### Stored items
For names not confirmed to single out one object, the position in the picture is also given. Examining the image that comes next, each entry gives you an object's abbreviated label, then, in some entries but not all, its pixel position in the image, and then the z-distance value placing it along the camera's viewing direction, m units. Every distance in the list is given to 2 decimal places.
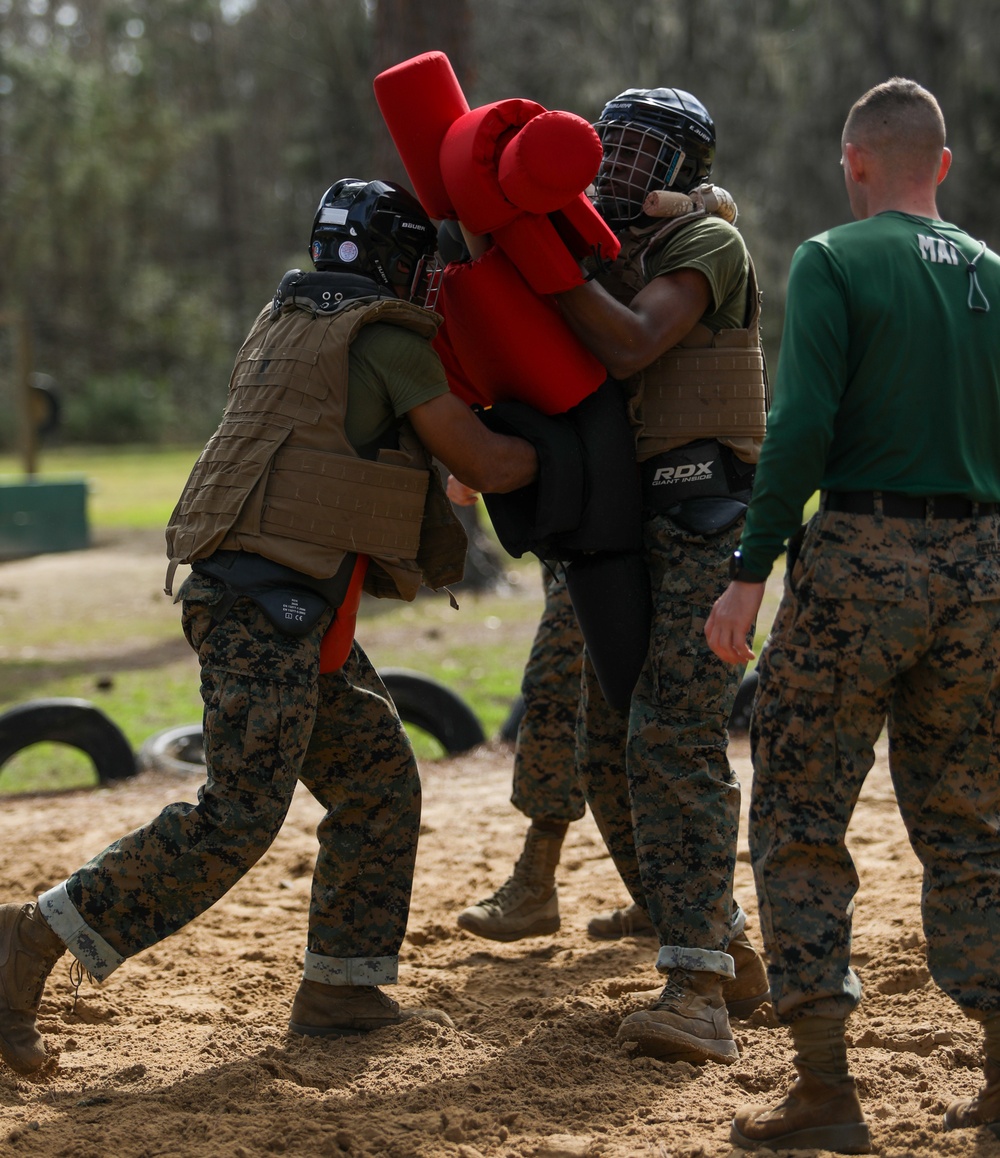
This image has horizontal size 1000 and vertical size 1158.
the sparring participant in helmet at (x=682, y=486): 7.29
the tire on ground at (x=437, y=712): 13.63
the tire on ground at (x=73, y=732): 12.74
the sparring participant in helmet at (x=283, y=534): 6.96
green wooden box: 30.16
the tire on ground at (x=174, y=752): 13.73
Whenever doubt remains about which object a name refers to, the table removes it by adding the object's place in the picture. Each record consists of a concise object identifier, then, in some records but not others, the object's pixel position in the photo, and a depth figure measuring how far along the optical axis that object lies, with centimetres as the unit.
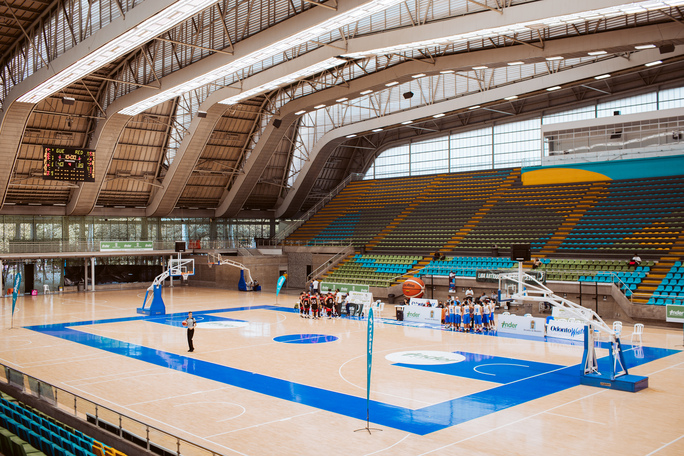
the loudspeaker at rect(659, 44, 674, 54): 2767
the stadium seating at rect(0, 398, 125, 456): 963
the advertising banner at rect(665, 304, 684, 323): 2667
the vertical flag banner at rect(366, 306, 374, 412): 1323
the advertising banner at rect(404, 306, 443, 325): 3000
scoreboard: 3750
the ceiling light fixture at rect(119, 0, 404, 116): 2105
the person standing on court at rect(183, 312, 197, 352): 2180
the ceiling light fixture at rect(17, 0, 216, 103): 2055
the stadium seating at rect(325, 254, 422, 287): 4012
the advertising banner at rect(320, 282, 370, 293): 3697
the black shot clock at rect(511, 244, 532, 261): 1997
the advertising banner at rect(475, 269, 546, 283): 3325
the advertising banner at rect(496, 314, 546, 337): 2619
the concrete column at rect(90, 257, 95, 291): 4594
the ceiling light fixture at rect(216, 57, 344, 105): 2942
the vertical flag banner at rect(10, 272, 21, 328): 2823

### Your objective
Write out each record exactly as shown, but not its pictures.

### Solution for this task
For names not confirmed to single out one object, the position in the picture is also given. Examining the image that comes next, each entry gives you an object's abbreviated label, then, in some entries but not all, its pixel position in the image, and then the z-distance value placing it along the camera's viewing direction, m units. Every distance in the list is given to 2 decimal places.
This image has horizontal size 1000 and vertical size 1158.
the sparring participant in helmet at (x=682, y=486): 7.29
the tire on ground at (x=437, y=712): 13.63
the tire on ground at (x=73, y=732): 12.74
the sparring participant in helmet at (x=283, y=534): 6.96
green wooden box: 30.16
the tire on ground at (x=174, y=752): 13.73
Whenever doubt remains about which object a name refers to, the table removes it by adding the object's place in the picture. Each record consists of a concise object identifier, then, in some records but not others, the object's pixel position in the photo, and a depth figure measuring how far along the optical axis that object lies, with centimetres as the unit.
the loudspeaker at rect(659, 44, 674, 54): 2767
the stadium seating at rect(0, 398, 125, 456): 963
the advertising banner at rect(665, 304, 684, 323): 2667
the vertical flag banner at rect(366, 306, 374, 412): 1323
the advertising banner at rect(404, 306, 443, 325): 3000
scoreboard: 3750
the ceiling light fixture at rect(119, 0, 404, 116): 2105
the person standing on court at rect(183, 312, 197, 352): 2180
the ceiling light fixture at rect(17, 0, 216, 103): 2055
the stadium seating at rect(325, 254, 422, 287): 4012
the advertising banner at rect(320, 282, 370, 293): 3697
the black shot clock at rect(511, 244, 532, 261): 1997
the advertising banner at rect(475, 269, 546, 283): 3325
the advertising banner at rect(496, 314, 546, 337): 2619
the concrete column at rect(90, 257, 95, 291): 4594
the ceiling light fixture at rect(216, 57, 344, 105): 2942
the vertical flag banner at rect(10, 272, 21, 328): 2823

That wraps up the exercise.